Gün batımını her izlediğimde, uzaktaki o turunculuğun içinde, bilmediğimiz bir dünya olduğunu düşlerim. Hiç görmediğimiz türden canlıların olduğu bir ütopya hayal ederim. Her seferinde daha farklı bir yer oluşur kafamda.
Önümden o tarafa doğru uçup giden bir kuş görürüm bazen. Ve onun peşine takılıp gidebilmek için her şeyimi feda edebileceğimin farkına varırım. Bir kuş olmak için… bir kuş olup, o dağın arkasındaki turunculuğa uçmak için… Eğer gün batımını bir deniz kenarından izliyorsam, kuşun yerini bu kez bir balık alır. Büyük, küçük fark etmez, bir balık olup denizin sonundaki o turunculuğa yüzmek isterim. Bir balık ya da bir kuş olmak… Para sıkıntısı olmadan, kalacak yer kaygısı taşımadan, vize, pasaport işlemleriyle uğraşmadan her yere gidebilmek. Onlar böyle güçlere sahiplerken, biz hangi noktada kendimizi en üstün canlı ilan edebildik merak ediyorum.
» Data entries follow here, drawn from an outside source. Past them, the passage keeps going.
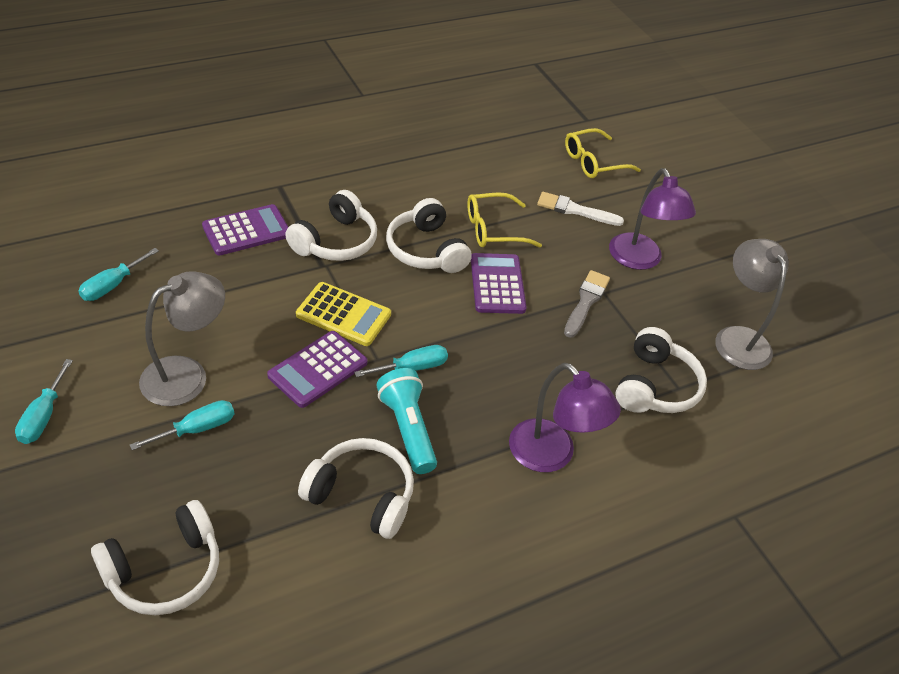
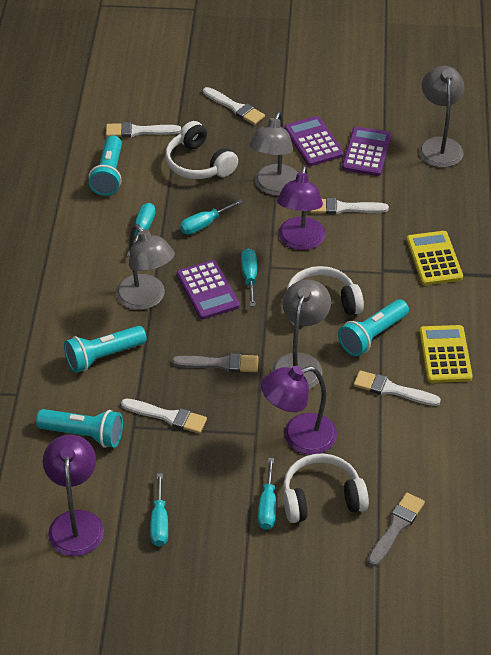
grey brush: [564,270,610,338] = 1 -> [172,353,259,373] [368,492,425,566] = 2
grey lamp: [139,271,225,406] [715,239,789,370] = 2 -> [116,224,175,310] [249,112,298,196] [272,280,331,390] [419,66,464,168] = 4
purple lamp: [509,363,621,472] [609,168,696,270] = 2 -> [43,434,104,556] [261,366,337,455] [277,165,326,250] = 3
turquoise flashlight: [376,368,437,474] = 1 -> [36,409,123,448] [64,326,147,373] [89,135,122,196] [338,299,409,356] = 4
turquoise screwdriver: [15,359,73,444] [78,248,159,301] [130,400,234,450] [354,345,448,377] = 4 -> [127,203,155,256] [150,473,168,546] [180,199,243,234] [241,249,257,307] [258,458,276,530] = 5
white brush: [537,192,624,226] = 1 -> [106,122,181,138] [121,399,207,434] [203,87,265,125] [310,198,389,214] [354,370,441,406] = 5
white headphones: [91,500,219,615] [285,190,377,261] [298,438,414,539] [386,198,472,273] [615,327,707,413] = 5 -> [165,121,238,179] [283,453,369,523] [287,266,364,326] = 3
yellow calculator: [296,282,391,346] = 1 -> [407,231,463,285] [420,325,473,383] = 2
yellow glasses: [467,193,542,248] [565,128,641,178] = 2 -> none = 0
Her neyse, anlatmaya çalıştığım şey, bir Kafka hikayesi değil. Asıl söylemek istediğim, asıl odaklanmak istediğim konu, tam olarak ifade edecek olursam, o uzaktaki ‘’Turuncu Dünya’’… bir Neverland belki…
Size de tek bir hayat yaşamak az gelmiyor mu? Her seferinde önümüze çıkan ayrımlardan tek bir seçenek seçip onu yaşamak… Ya diğer seçenekler ne olacak? İki, üç, yüz, bin, milyon tane seçenek oluyor çoğu zaman. Ve biz her seferinde seçmek zorundayız. Diğer seçeneklerde kalan aklımızı ne yapacağız peki? Orada oluşacak yaşamları merak etmek yanlış mı? İkinci seçenekteki ben nasıl bir ben olurdu acaba? Yüzüncü seçenekteki mesleğim ne olurdu? Ya bininci seçenekte yaşayacağım maceralar… Aşklar… Arkadaşlıklar… Onlar ne olacak? Neden onları da yaşayamıyorum?
Belki de kitaplara bu yüzden bu kadar tutkunum ben. Beni tek bir yaşam şansından bir şekilde kurtarıyorlar. Üstelik onları seçedebiliyorum. İstersem, vahşi denizlerde bir korsan olabilirim ya da mısırda bir tanrıça. Veya henüz keşfedilmemiş bir gezegende yaşam sürebilirim, bir isyana öncülük edebilir, zengin bir kontes olabilirim. Bir kuş ya da bir balık… Her sayfada yepyeni maceralara atılabilir, yepyeni dostluklar kurabilir, yepyeni aşklar yaşayabilirim. Her seferinde yeniden, yeniden, yeniden…
Ve sanırım bir nokta da bu da bana yetmemiş ki yazmaya başlamışım diyorum. Kendi maceralarıma kendim yön vermek istemişim. Bir sürü karakter yaratıp, her birini apayrı maceralara atıyorum. Tek bir tanesiyle de yetinmiyorum yani. Hem balık hem kuş olabiliyorum. Sizce de aynı hikayede olsalar, Martı Jonathan Livingston’la Küçük Kara Balık çok iyi arkadaş olmazlar mıydı?
Size, kitap okuyun, hayaller kurun ya da yazmaya başlayın gibi öğütler vermek amacında değilim. O şekilde bitmeyecek bu yazı yani rahat olun. Hem ‘’Çok okuyan kişi, öğüt vermez, anlar.’’ Derler. Ben biliyorum ki birbirimizi anlıyoruz. Sadece demek istediğim, daha fazlası için yaşayın! Ben bu yolu okumakta ve yazmakta buldum. Sizde yolunuzu bulun!